Samantha Fish – An Xperience Interview
By Staff on June 1, 2025
Samantha Fish – An Xperience Interview – by Liam Sweeny.
RRX: You are coming to Albany on June 24th. We’re really looking forward to it. Albany has a music scene sized disproportionately to the population. We love music. What can we expect when we come to see you onstage? Sensitive intimacy? Explosive badassery? Both?
SF: All of the above. I like to mix it up. The band is incredibly dynamic. It’s guitar-heavy, but I feel like there’s balance between the songwriting and different influences that make for an entertaining, engaging show. The new album is rock n roll but rooted in the blues in a refreshing way. Think hill country influence with rock n roll hooks, and we built from there.
RRX: The new album is called “Paper Doll.” This album was a chance for you to really find your power in a studio setting, which is hard for blues, being how much it revolves around emotion and the intimacy and back-and-forth of the audience. What did you learn recording this album that you may have struggled with before?
SF: I think with every album, I am simultaneously becoming more comfortable knowing my abilities and strengths, but also pushing myself to grow. I don’t have to sound perfect, because “perfect” is stiff. Good music has an organic air to it. So I’ve become more comfortable leaving the edges, in turn, leaving the soul on the record.
RRX: Last year, you opened for the Rolling Stones for their final U.S. tour. A situation like that is so emotional, not just for the fans, but for the band, and basically all involved. It’s arguably the end of an era, and with you at the opening, the beginning of a new era. Not to put so much on your shoulders, but is there a new era, and if so, is it a revolution or an evolution?

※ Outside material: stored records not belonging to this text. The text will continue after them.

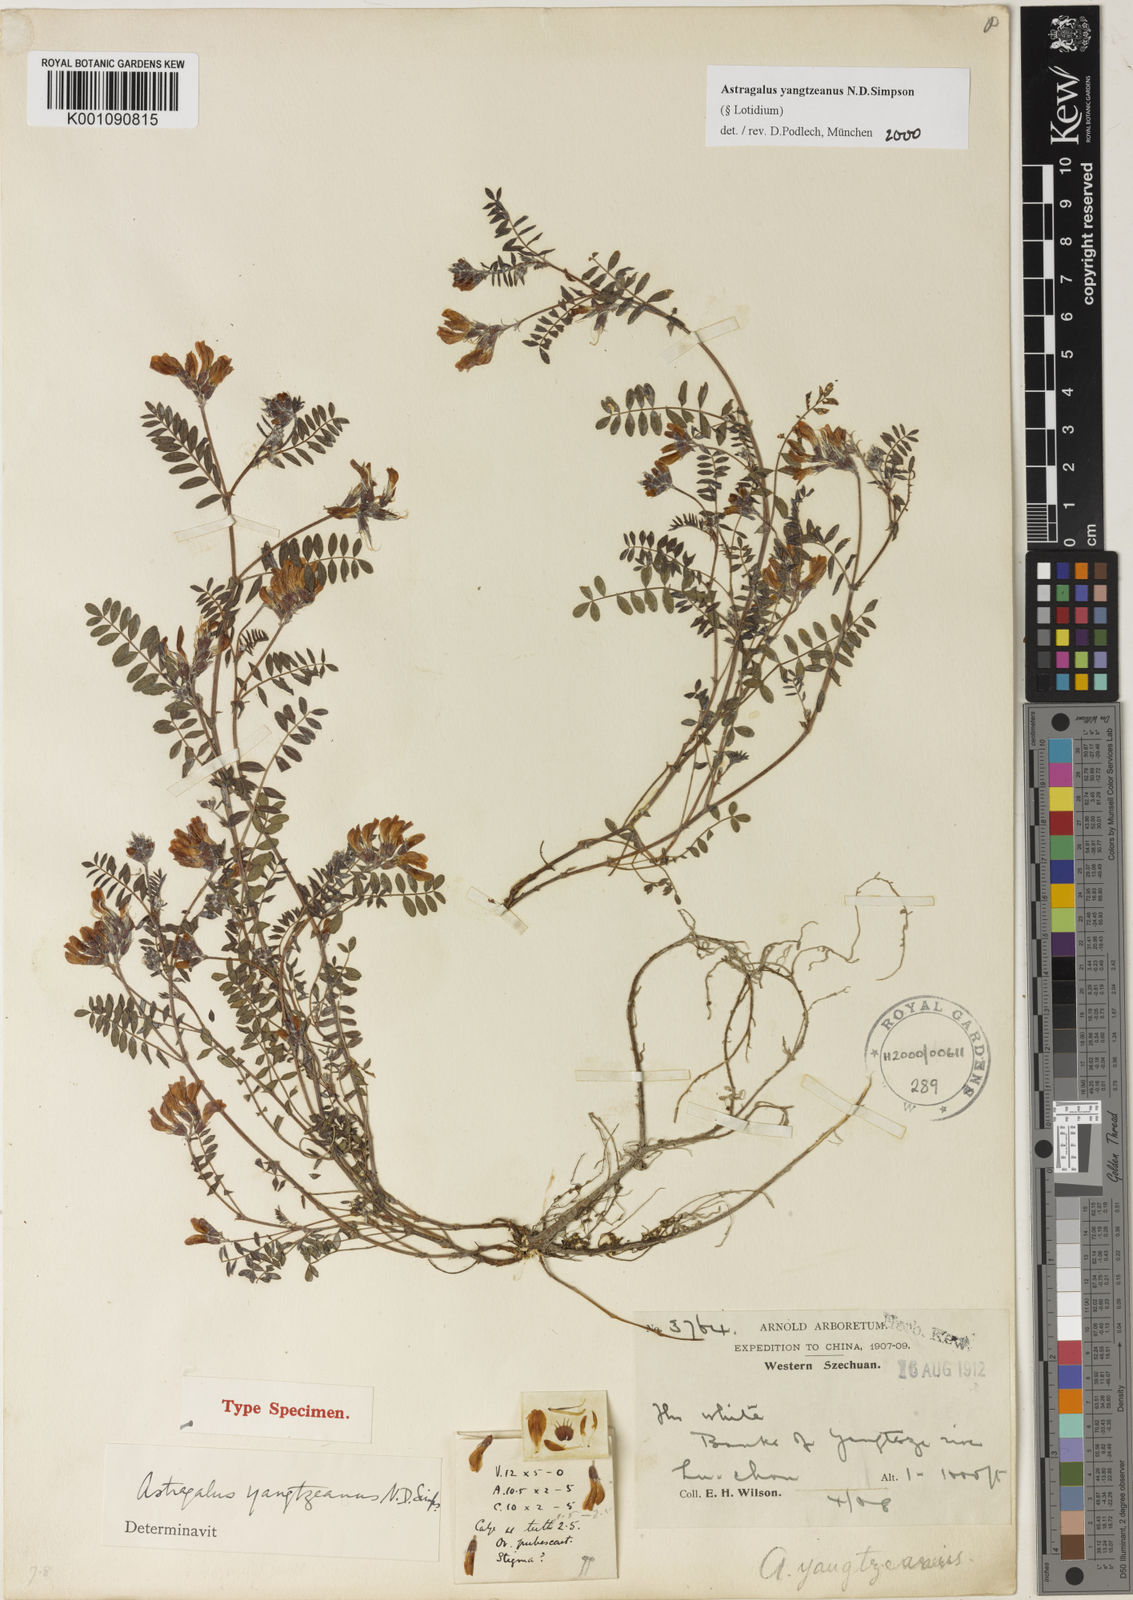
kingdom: Plantae
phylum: Tracheophyta
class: Magnoliopsida
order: Fabales
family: Fabaceae
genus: Astragalus
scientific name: Astragalus
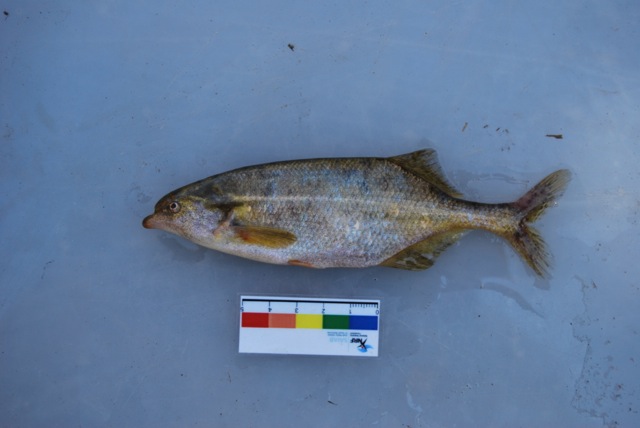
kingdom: Animalia
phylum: Chordata
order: Osteoglossiformes
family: Mormyridae
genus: Marcusenius
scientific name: Marcusenius altisambesi
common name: Bulldog
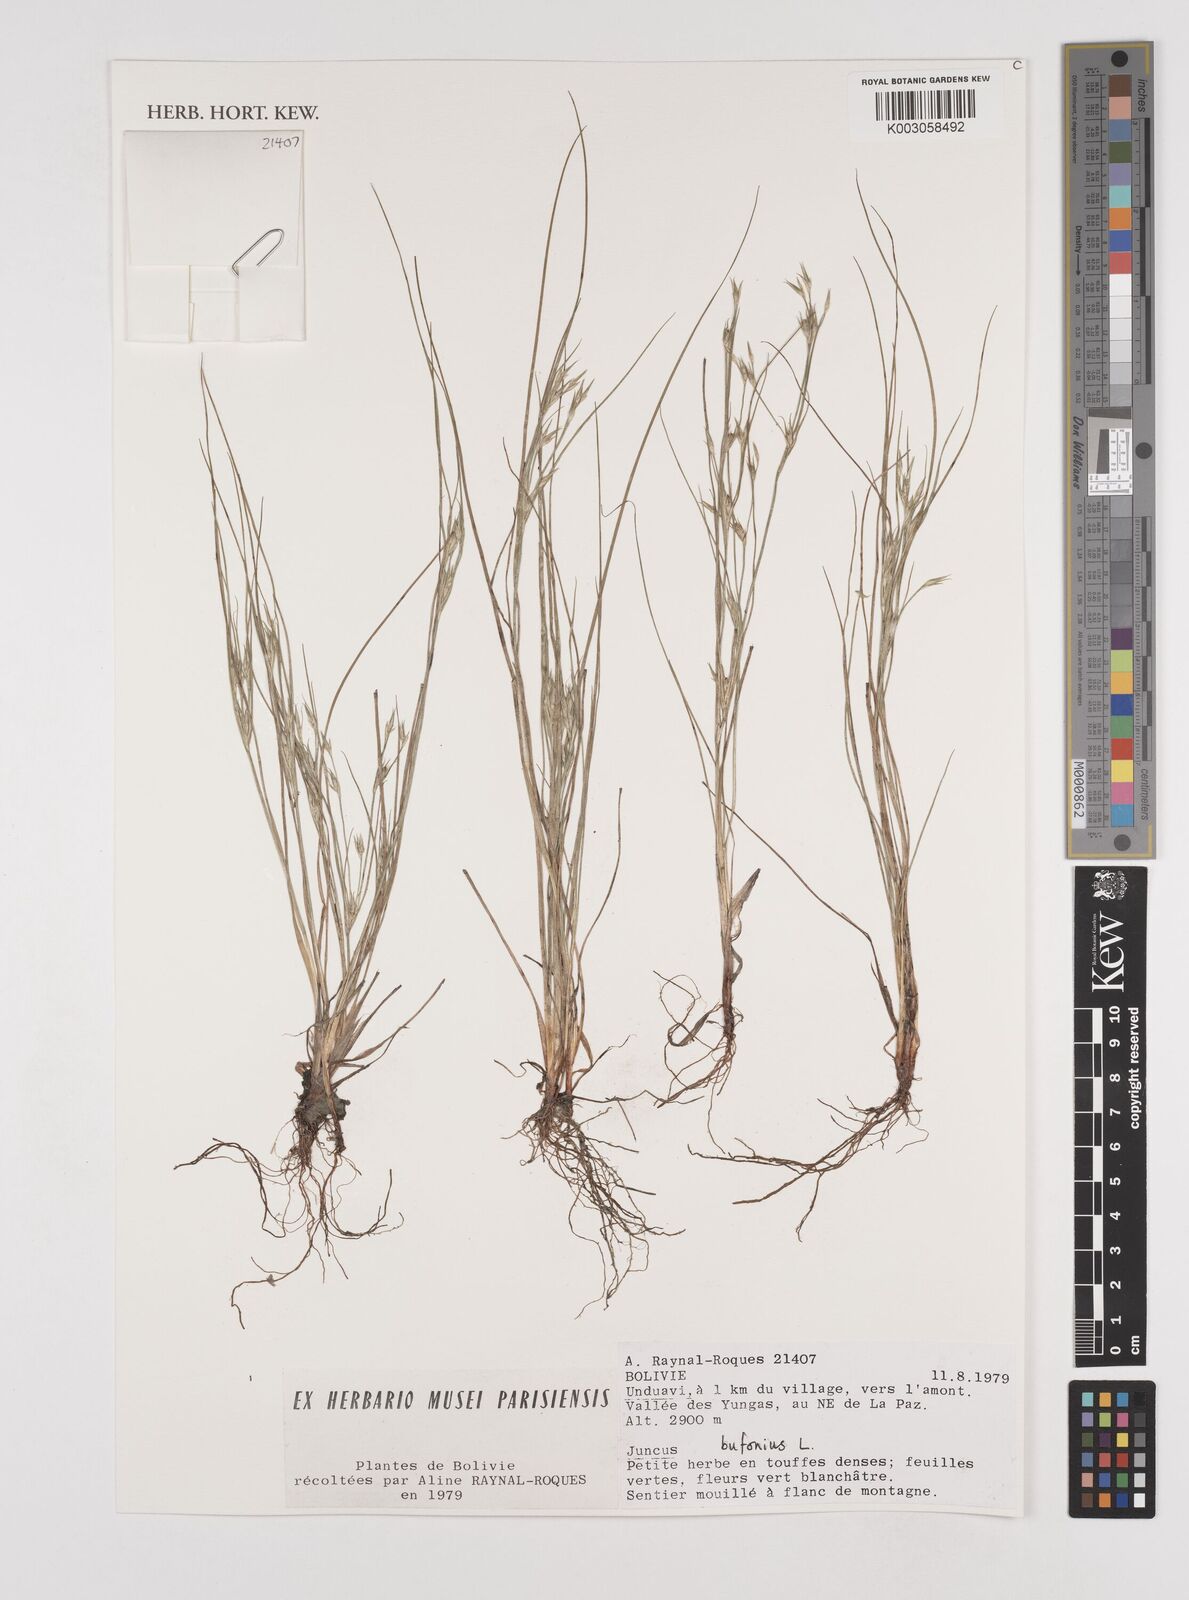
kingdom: Plantae
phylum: Tracheophyta
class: Liliopsida
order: Poales
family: Juncaceae
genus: Juncus
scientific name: Juncus bufonius
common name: Toad rush
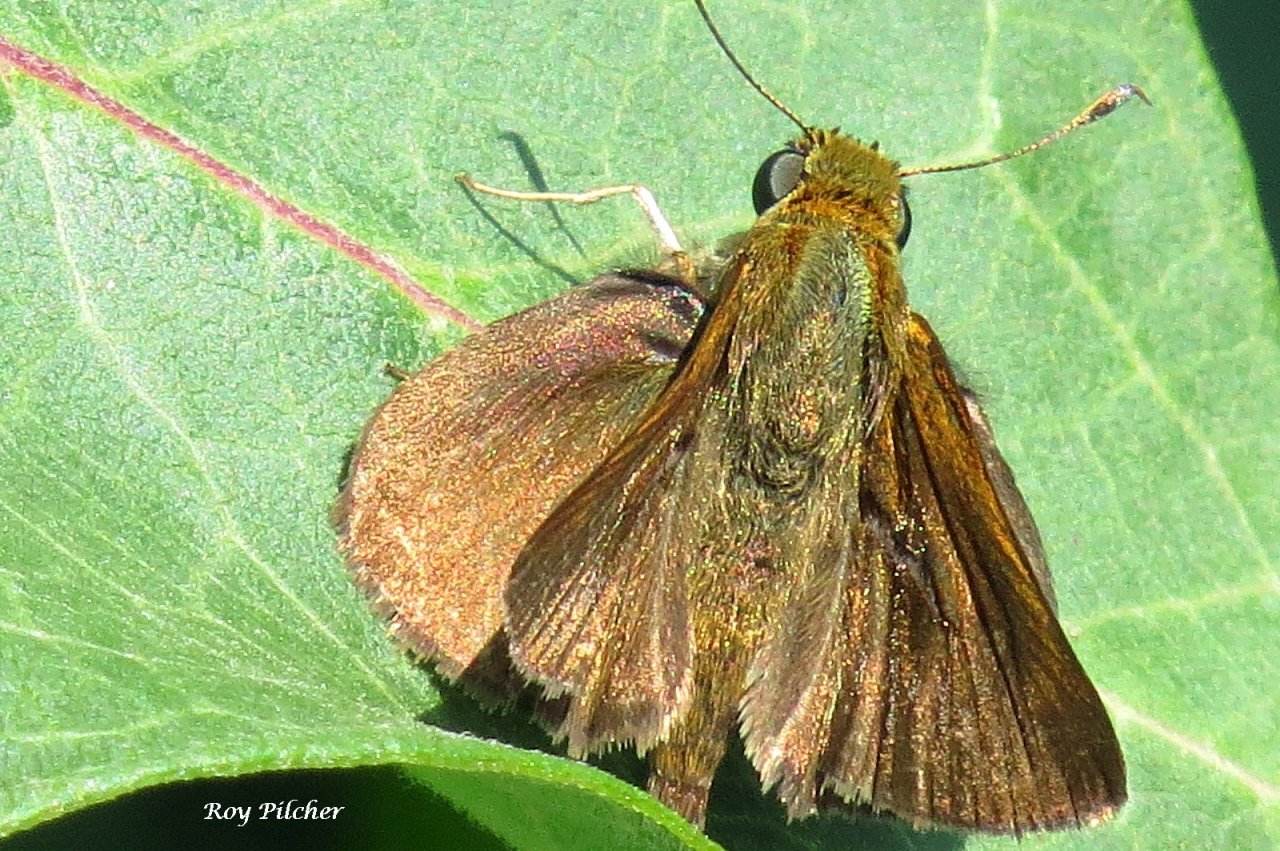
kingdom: Animalia
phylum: Arthropoda
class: Insecta
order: Lepidoptera
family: Hesperiidae
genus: Euphyes
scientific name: Euphyes vestris
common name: Dun Skipper
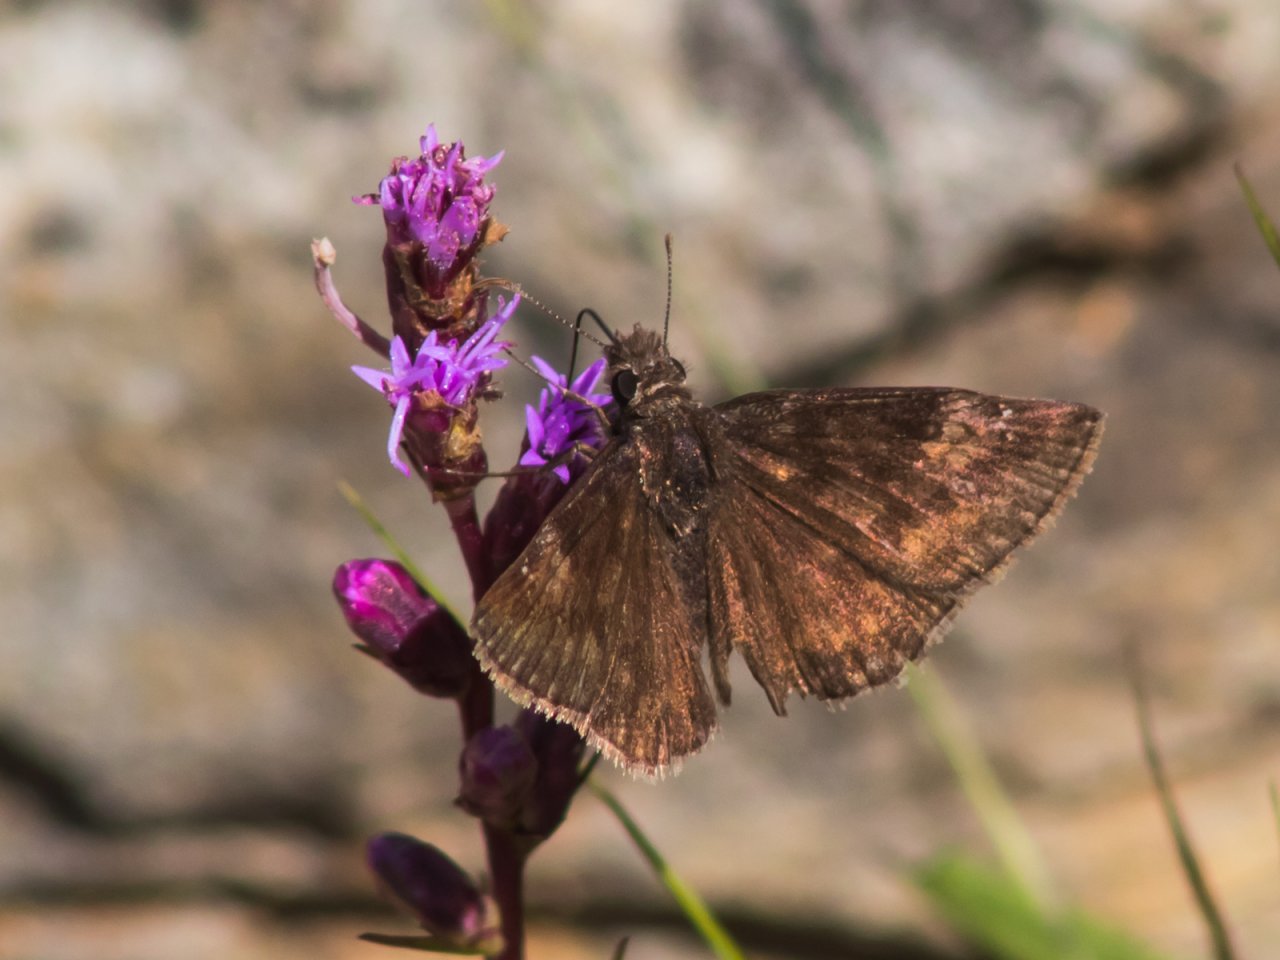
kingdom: Animalia
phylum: Arthropoda
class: Insecta
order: Lepidoptera
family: Hesperiidae
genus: Gesta
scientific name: Gesta
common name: Wild Indigo Duskywing
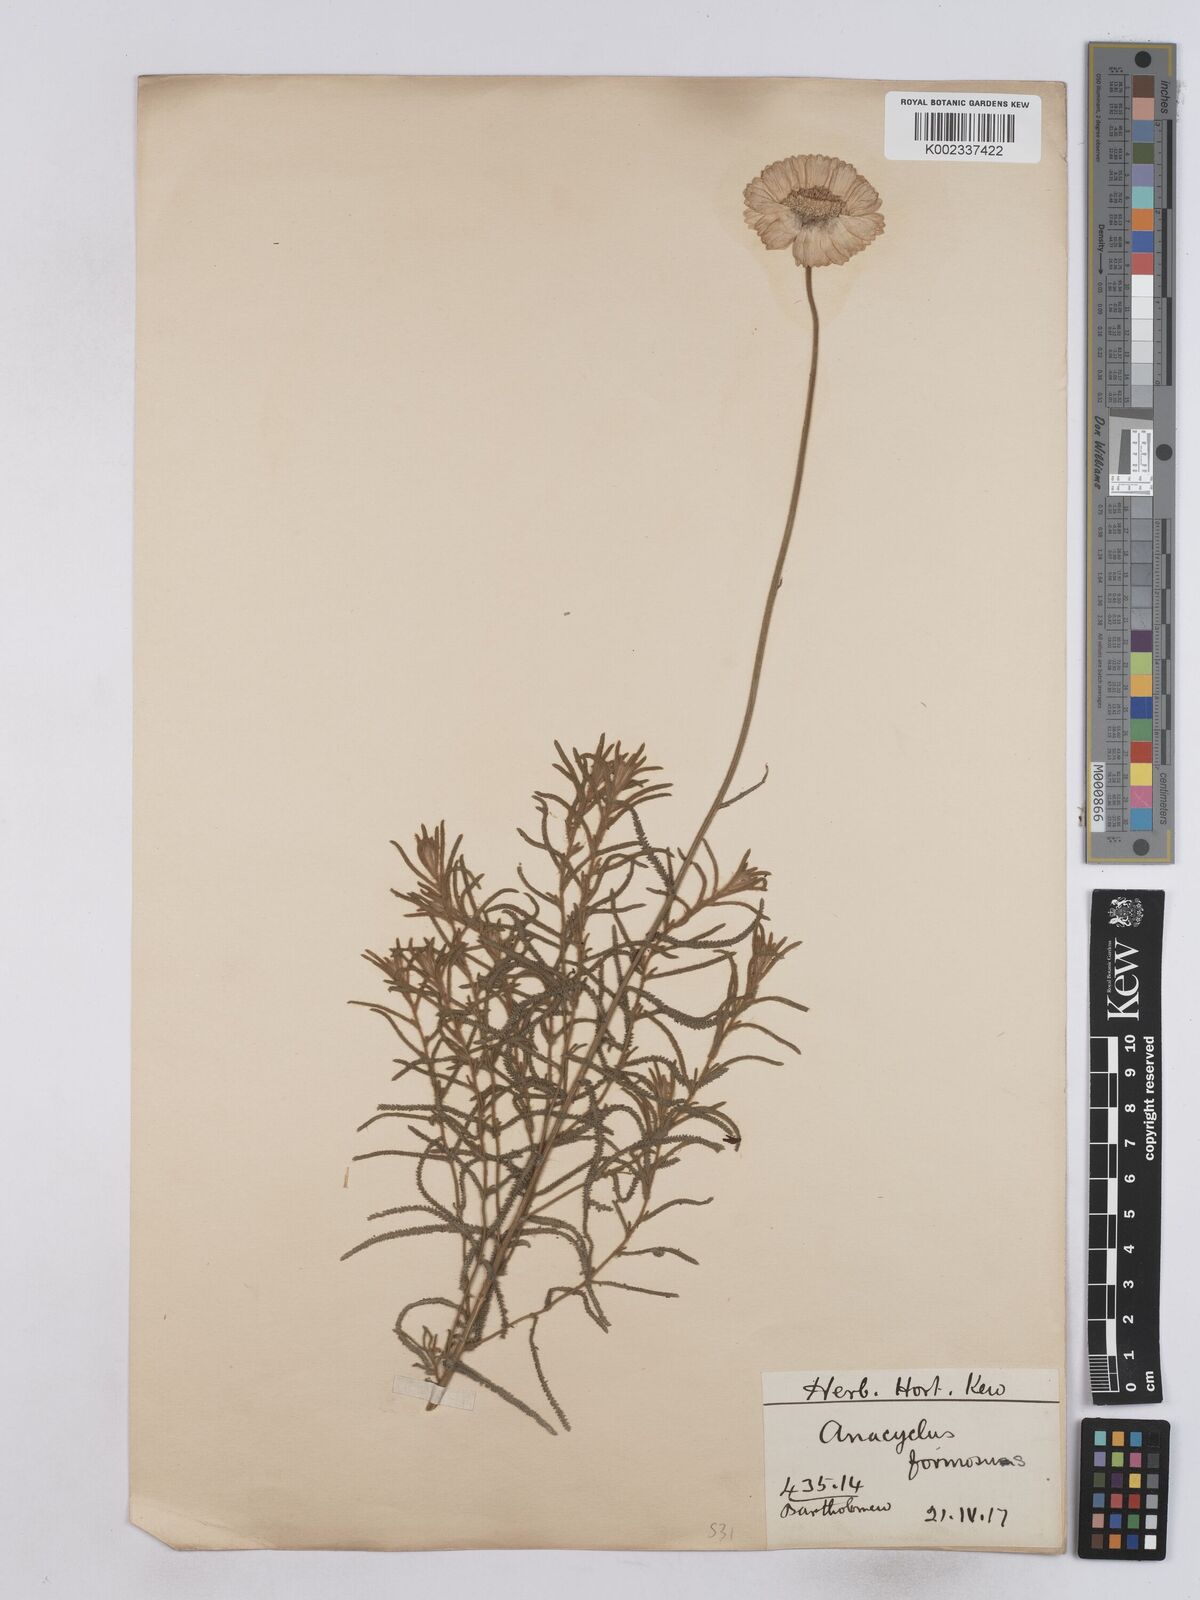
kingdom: Plantae
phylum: Tracheophyta
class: Magnoliopsida
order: Asterales
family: Asteraceae
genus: Achillea
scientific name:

SF: It absolutely was an emotional show for us. Opening for them feels a little like a mountaintop. How do you follow it? We’re talking about the greatest rock n roll band in the world! It was a beautiful experience that I’m grateful for. Revolution vs evolution … it’s a bit of both, right? There’s no road map for where we’re going in music. Technology changing how we create and distribute, social media being the way we reach others, the world being a volatile place to do it all … we are constantly evolving to figure it out. I know that I’m going on the road to play on stages. I’m going to record songs that mean something to me with the intention of reaching people. And I’m going to connect with people in real life. It seems like we’re getting away from that in today’s world. So maybe that’s the revolution piece of it. Connectivity. My job is to bring people together. The evolution is doing it while working in an ever-changing world. All my friends in music are highly adaptable; you have to be.
RRX: You were nominated for a Grammy for “Death Wish Blues,” a collaboration with Jesse Dayton. And you’ve won a ton of awards aside from that, yet I hear nothing that tells me that you’re resting on laurels. Quite the opposite; you keep bringing it. How do you stay hungry when people are lining up to feed you accolades?
SF: It’s nice to receive accolades; the Grammy nomination was a big one. We worked really hard on “Death Wish,” and we felt like it was a special record. It’s nice when your hard work and creativity are recognized. It doesn’t change much for when you are heading back into a studio to create something new. There might be a bit of a bar that you try to reach. But creativity doesn’t really work like that. In fact, I think it can poison the process. You don’t want to go in with the wrong mindset. I stay hungry because I know my best work is ahead of me, and not behind me. I appreciate the love, and hope to rise to the occasion with everything I do, but I’d be doing this with or without those reassurances.
RRX: A huge source of your power is in your playing, but also in what you’re singing about. You’re not afraid to dip into the deeper aspects of your life, relationships in particular, romantic, family, friends … You draw from these relationships for an authentic sound, but do you ever worry about how your work might change these relationships? How do you balance?
SF: It’s funny you bring that up, it’s the Songwriter’s burden. You have to take inspiration from what you know. I’ve had family, friends, acquaintances come out of the woodwork over the years, assuming a song was written about them. A lot of songwriting is storytelling. I might be saying something really deep and personal, but I think the nuance is in telling a universal truth. Don’t get me wrong, I love a good diss track, but it’s supposed to tell someone else’s story, too. That is what makes a song great. So I might dip into hard truths about my life, but I always try to make it relatable. It also helps to have co-writers, so when you get busted on a lyric, you can say it was your co-writer who wrote that line 😉
RRX: You’re described as a “music obsessive.” Your inspirations roster is impressive, counting among its ranks Prince, Leonard Cohen, and Black Sabbath. If we could split your music from your lyrics and look at both of them, who would you say would be indispensable, “stranded-on-a-desert-island-must-have” for the music you play, and for your lyrics, if they’re different people?
SF: The Stones have always been an important band to me musically that I’ve come to over the years. The catalog is so diverse. I also have a deep love for North Mississippi, hill country music. I’d have to sneak Junior Kimbrough into my stash. Lyrically, I love the writers that paint pictures. Dylan, Townes Van Zandt, etc. Not saying I write like them, just that I admire that attention to detail and level of storytelling.